Everybody who is anybody has kids. I find it almost impossibly difficult to find anyone over the age of 30 who hasn't already thrown a kid into this world, or who isn't planning to do the deed. Maybe babies are like little meaning parcels, delivering meaning and purpose to adults along with a lot of poop and vomit. And, as Shadow has said before (can't find the link), parents can then pass on the meaning-baton, the burden of meaning, to their little bundles of love. Aww, ain't life great?
BUT, in my view, tossing children into hot lava, i.e. this world, is only the most meaningful thing in this world not because it holds any meaning - IT MOST DEFINITELY DOES NOT - but because it releases a lot of love and pleasure chemicals into the brain. And I suspect that's exactly what people mean when they talk about meaning and purpose - happiness. Everlasting happiness as opposed to an actual purpose. Great happiness or fulfillment basically equals meaning, even if there is no purpose involved at all. I have said this many times before, but if the purpose of life were to kill puppies, then day in, day out, we should all be perfectly happy killing puppies to serve our Lord and Saviour, Khat F. Eline (if the intuition about meaning were correct). This is why Christians are not perfectly happy - meaning doesn't automatically (auto-magically) create happiness, and create it forever. It gives you something to do, but unlike what people associate with the term 'Meaning of Life', you'll probably get bored and unfulfilled within a certain amount of time.
But is that it then? Does it only take one child, and then people have had their fill of meaning, understand the meaning of life, and can check out in peace?
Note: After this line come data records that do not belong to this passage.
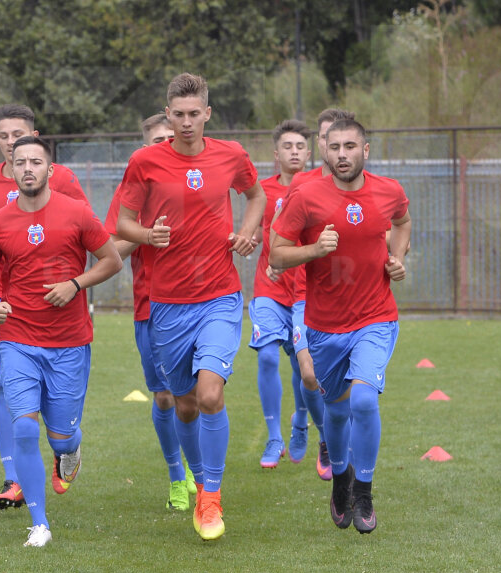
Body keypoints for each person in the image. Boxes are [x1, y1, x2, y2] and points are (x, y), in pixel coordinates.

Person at [116, 72, 265, 541]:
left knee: (209, 395)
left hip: (220, 295)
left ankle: (213, 496)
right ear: (167, 114)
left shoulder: (231, 155)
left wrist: (247, 232)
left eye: (193, 114)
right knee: (182, 405)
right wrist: (147, 235)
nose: (185, 122)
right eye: (176, 115)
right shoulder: (145, 161)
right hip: (167, 304)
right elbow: (121, 221)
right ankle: (199, 483)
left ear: (207, 113)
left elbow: (256, 195)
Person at [0, 136, 122, 547]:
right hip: (18, 339)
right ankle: (39, 523)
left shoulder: (77, 214)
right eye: (20, 161)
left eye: (35, 161)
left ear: (50, 169)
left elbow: (112, 260)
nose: (27, 168)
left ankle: (69, 450)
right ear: (12, 168)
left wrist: (76, 284)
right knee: (24, 427)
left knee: (61, 436)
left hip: (69, 342)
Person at [271, 117, 411, 535]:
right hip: (324, 326)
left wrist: (397, 257)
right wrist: (315, 248)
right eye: (335, 147)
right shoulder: (306, 196)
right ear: (324, 150)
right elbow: (276, 255)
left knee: (364, 401)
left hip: (376, 317)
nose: (343, 154)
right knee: (334, 410)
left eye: (351, 146)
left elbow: (402, 222)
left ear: (365, 151)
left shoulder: (389, 191)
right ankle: (340, 478)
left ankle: (364, 490)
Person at [0, 104, 91, 511]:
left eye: (18, 136)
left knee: (57, 421)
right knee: (6, 387)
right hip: (7, 310)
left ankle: (64, 446)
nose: (10, 143)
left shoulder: (66, 183)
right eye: (4, 137)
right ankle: (15, 477)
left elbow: (83, 234)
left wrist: (74, 286)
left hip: (58, 310)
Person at [103, 113, 197, 511]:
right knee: (163, 398)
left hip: (198, 303)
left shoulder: (191, 182)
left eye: (168, 138)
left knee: (195, 394)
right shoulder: (134, 191)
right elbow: (112, 250)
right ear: (144, 146)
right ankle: (177, 475)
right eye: (155, 140)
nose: (163, 145)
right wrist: (145, 233)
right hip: (150, 306)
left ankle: (198, 470)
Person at [248, 120, 325, 471]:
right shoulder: (262, 192)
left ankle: (303, 423)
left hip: (306, 291)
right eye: (287, 146)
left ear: (309, 154)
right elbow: (256, 231)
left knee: (302, 366)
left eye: (299, 146)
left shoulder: (320, 187)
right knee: (266, 357)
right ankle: (274, 436)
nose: (294, 151)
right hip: (269, 287)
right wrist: (246, 239)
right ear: (275, 153)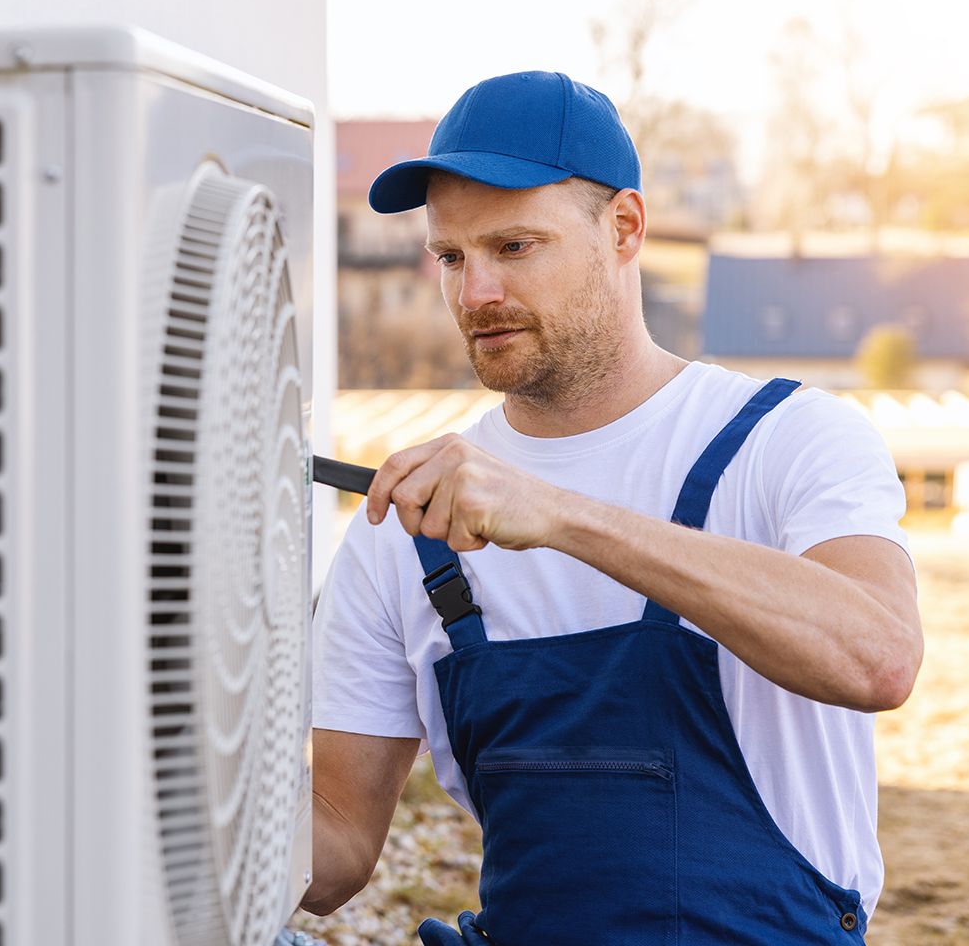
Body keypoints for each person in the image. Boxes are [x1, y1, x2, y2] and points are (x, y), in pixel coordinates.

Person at [301, 71, 922, 944]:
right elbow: (334, 848)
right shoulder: (403, 528)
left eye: (514, 247)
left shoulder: (786, 440)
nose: (475, 293)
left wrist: (563, 515)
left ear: (625, 226)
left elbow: (879, 658)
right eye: (451, 256)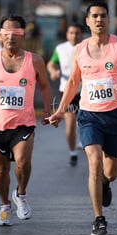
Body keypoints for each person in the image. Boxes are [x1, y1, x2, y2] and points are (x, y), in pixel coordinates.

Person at [48, 2, 117, 235]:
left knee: (110, 172)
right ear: (88, 22)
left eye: (103, 16)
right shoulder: (79, 49)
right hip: (89, 115)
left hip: (115, 115)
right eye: (95, 16)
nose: (99, 19)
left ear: (108, 20)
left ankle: (106, 183)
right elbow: (72, 83)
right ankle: (98, 219)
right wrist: (61, 110)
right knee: (93, 163)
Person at [0, 15, 52, 226]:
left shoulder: (34, 60)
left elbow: (44, 85)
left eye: (15, 34)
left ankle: (21, 194)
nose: (10, 37)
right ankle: (4, 206)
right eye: (6, 33)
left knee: (23, 162)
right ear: (0, 35)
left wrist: (47, 110)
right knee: (0, 171)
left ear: (22, 35)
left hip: (24, 123)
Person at [47, 23, 84, 166]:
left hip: (86, 90)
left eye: (77, 33)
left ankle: (84, 140)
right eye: (71, 32)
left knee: (85, 122)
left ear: (81, 35)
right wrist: (52, 72)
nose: (74, 35)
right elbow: (51, 64)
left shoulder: (87, 47)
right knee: (70, 125)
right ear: (67, 34)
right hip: (68, 91)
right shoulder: (60, 49)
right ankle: (73, 152)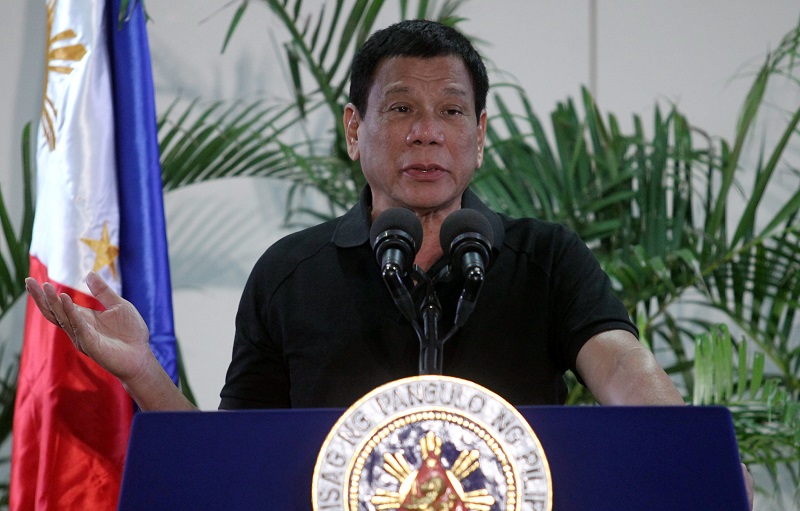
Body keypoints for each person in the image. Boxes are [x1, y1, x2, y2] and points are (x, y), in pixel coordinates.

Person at [26, 19, 753, 505]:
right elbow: (233, 469)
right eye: (401, 109)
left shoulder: (545, 256)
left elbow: (620, 363)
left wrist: (685, 445)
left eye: (453, 111)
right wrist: (144, 373)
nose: (428, 133)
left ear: (480, 134)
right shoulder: (291, 272)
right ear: (355, 129)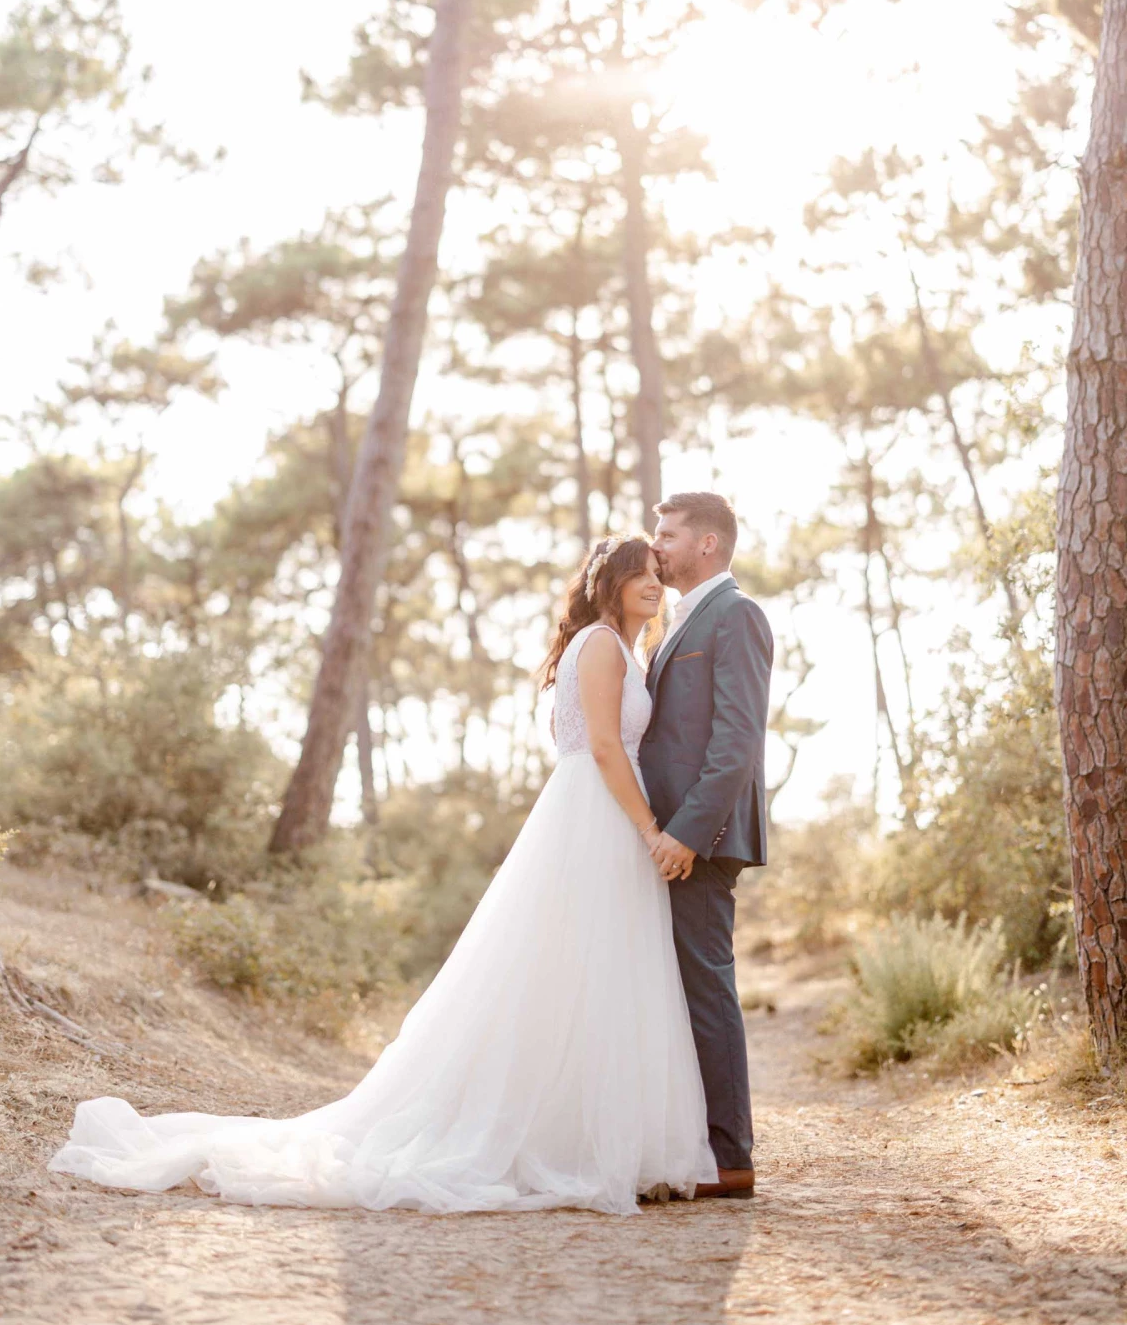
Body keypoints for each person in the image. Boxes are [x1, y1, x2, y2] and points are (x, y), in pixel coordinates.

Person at [48, 536, 718, 1215]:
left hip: (598, 815)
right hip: (598, 817)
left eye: (657, 574)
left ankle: (599, 1138)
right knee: (582, 971)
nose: (653, 584)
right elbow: (604, 746)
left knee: (594, 975)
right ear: (609, 582)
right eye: (638, 574)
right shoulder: (602, 645)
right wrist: (650, 830)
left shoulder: (626, 650)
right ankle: (568, 1142)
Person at [644, 492, 773, 1199]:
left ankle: (731, 1158)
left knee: (705, 989)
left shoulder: (737, 616)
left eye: (667, 534)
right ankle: (688, 1142)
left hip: (700, 837)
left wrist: (688, 835)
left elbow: (735, 745)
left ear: (708, 545)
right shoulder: (675, 622)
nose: (654, 545)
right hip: (662, 835)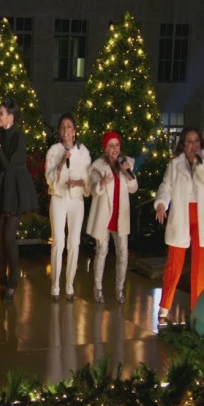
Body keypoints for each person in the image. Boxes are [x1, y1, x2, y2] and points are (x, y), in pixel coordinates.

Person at [155, 126, 204, 319]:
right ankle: (165, 304)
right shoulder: (175, 163)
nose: (194, 145)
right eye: (189, 141)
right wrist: (161, 203)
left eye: (196, 141)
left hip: (203, 218)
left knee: (200, 267)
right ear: (183, 144)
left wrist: (200, 165)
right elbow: (166, 186)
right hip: (181, 216)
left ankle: (197, 308)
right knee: (174, 263)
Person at [0, 98, 38, 302]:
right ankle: (2, 278)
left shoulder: (19, 137)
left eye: (1, 113)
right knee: (1, 237)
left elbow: (9, 166)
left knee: (9, 236)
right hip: (2, 188)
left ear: (11, 117)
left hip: (15, 189)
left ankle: (13, 282)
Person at [86, 131, 138, 304]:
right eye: (111, 146)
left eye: (117, 145)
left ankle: (120, 289)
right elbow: (93, 189)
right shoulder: (98, 167)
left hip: (120, 216)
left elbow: (133, 188)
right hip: (105, 217)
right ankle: (98, 288)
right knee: (101, 252)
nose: (115, 149)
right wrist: (102, 183)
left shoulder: (126, 164)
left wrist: (128, 173)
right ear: (105, 149)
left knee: (123, 253)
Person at [44, 113, 91, 302]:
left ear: (75, 130)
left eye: (69, 126)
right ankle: (55, 286)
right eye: (63, 127)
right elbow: (49, 179)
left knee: (74, 242)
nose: (66, 130)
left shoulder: (83, 152)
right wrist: (62, 161)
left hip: (76, 201)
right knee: (58, 241)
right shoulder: (54, 151)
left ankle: (69, 285)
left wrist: (79, 182)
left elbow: (89, 179)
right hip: (58, 198)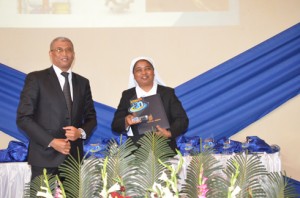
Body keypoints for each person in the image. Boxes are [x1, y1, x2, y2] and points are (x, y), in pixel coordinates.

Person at [16, 37, 97, 180]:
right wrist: (52, 141)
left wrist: (80, 132)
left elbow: (91, 118)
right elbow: (23, 118)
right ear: (51, 54)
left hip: (73, 160)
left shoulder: (83, 83)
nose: (64, 53)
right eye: (59, 49)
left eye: (68, 50)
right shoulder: (36, 78)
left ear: (73, 54)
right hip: (44, 158)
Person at [111, 56, 189, 152]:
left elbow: (182, 120)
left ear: (153, 72)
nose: (144, 73)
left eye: (147, 69)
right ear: (134, 75)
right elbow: (115, 125)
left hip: (165, 150)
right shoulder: (127, 95)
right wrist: (126, 121)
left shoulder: (167, 93)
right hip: (136, 153)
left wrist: (169, 133)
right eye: (139, 70)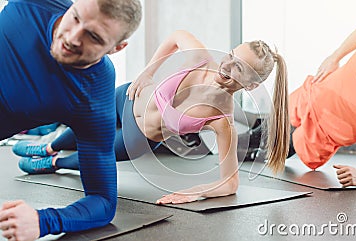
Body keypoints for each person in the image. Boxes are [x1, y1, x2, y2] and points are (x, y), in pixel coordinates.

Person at [13, 30, 291, 205]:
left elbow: (230, 183)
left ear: (252, 85)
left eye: (239, 68)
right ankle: (49, 146)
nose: (228, 65)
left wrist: (197, 191)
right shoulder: (202, 57)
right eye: (231, 56)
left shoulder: (222, 120)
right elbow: (175, 36)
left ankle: (53, 163)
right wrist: (148, 71)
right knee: (84, 121)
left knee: (94, 153)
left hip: (138, 137)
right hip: (127, 96)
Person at [0, 0, 142, 240]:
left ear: (116, 48)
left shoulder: (93, 94)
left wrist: (43, 220)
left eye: (94, 36)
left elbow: (103, 201)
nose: (73, 38)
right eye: (75, 17)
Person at [288, 19, 356, 187]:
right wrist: (334, 57)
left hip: (318, 136)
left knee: (254, 145)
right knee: (260, 126)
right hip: (310, 95)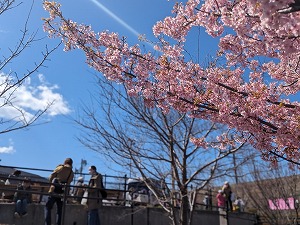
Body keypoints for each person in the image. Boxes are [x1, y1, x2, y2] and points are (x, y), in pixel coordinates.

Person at [45, 158, 74, 225]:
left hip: (54, 189)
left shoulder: (60, 167)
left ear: (65, 162)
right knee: (59, 211)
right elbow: (69, 182)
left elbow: (51, 176)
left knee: (48, 207)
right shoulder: (71, 172)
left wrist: (51, 183)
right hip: (62, 192)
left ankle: (47, 223)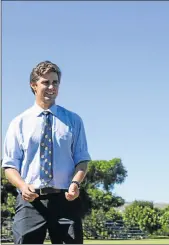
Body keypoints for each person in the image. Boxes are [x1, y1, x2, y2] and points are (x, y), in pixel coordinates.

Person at [2, 60, 92, 244]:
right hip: (30, 202)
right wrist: (21, 186)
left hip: (66, 199)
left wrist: (75, 182)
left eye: (55, 82)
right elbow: (10, 166)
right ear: (34, 85)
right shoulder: (18, 123)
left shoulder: (74, 121)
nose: (51, 87)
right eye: (46, 82)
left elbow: (82, 160)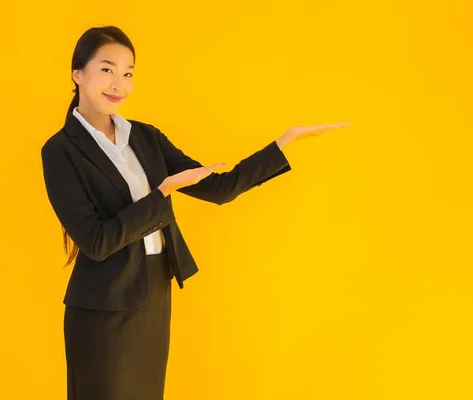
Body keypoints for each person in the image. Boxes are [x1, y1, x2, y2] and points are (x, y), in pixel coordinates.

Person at [40, 25, 349, 400]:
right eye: (106, 69)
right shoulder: (60, 150)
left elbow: (219, 188)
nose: (118, 83)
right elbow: (96, 241)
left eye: (128, 73)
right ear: (78, 74)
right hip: (102, 310)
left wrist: (283, 143)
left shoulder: (146, 137)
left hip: (153, 294)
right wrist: (163, 193)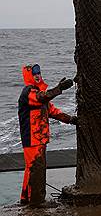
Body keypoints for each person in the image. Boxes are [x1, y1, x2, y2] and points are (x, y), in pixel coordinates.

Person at [18, 63, 77, 206]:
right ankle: (37, 202)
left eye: (39, 73)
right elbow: (42, 97)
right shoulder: (29, 92)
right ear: (29, 76)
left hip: (38, 138)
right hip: (32, 139)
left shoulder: (38, 94)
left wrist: (72, 120)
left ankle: (26, 199)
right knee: (36, 168)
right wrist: (59, 88)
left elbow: (53, 111)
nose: (37, 76)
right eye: (34, 74)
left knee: (31, 169)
Most certainly not. Why else would people have more than one child then? To keep feeling those new baby pleasure chemicals. To keep messing about with the amount of suffering in the universe. But I digress. Some people may indeed find that children give them endless meaning, but a lot of people, when the 'endless' joy simmers down to a stable love, simply find that they feel the whole thing has been a waste of time. That the pressures and pains and boredoms (serves them right says the resentful fellow in me) of raising kids eventually culminate in feelings entirely antithetical to the initial 'I have discovered the meaning of life' surge of emotions. How many people truly believe having children was the best thing they ever did? How many people don't? It would be impossible to tell unless we could read minds. But it makes you think that perhaps this childrearing business isn't so tantalising after all. Look left, look right, don't have kids, don't run across the road.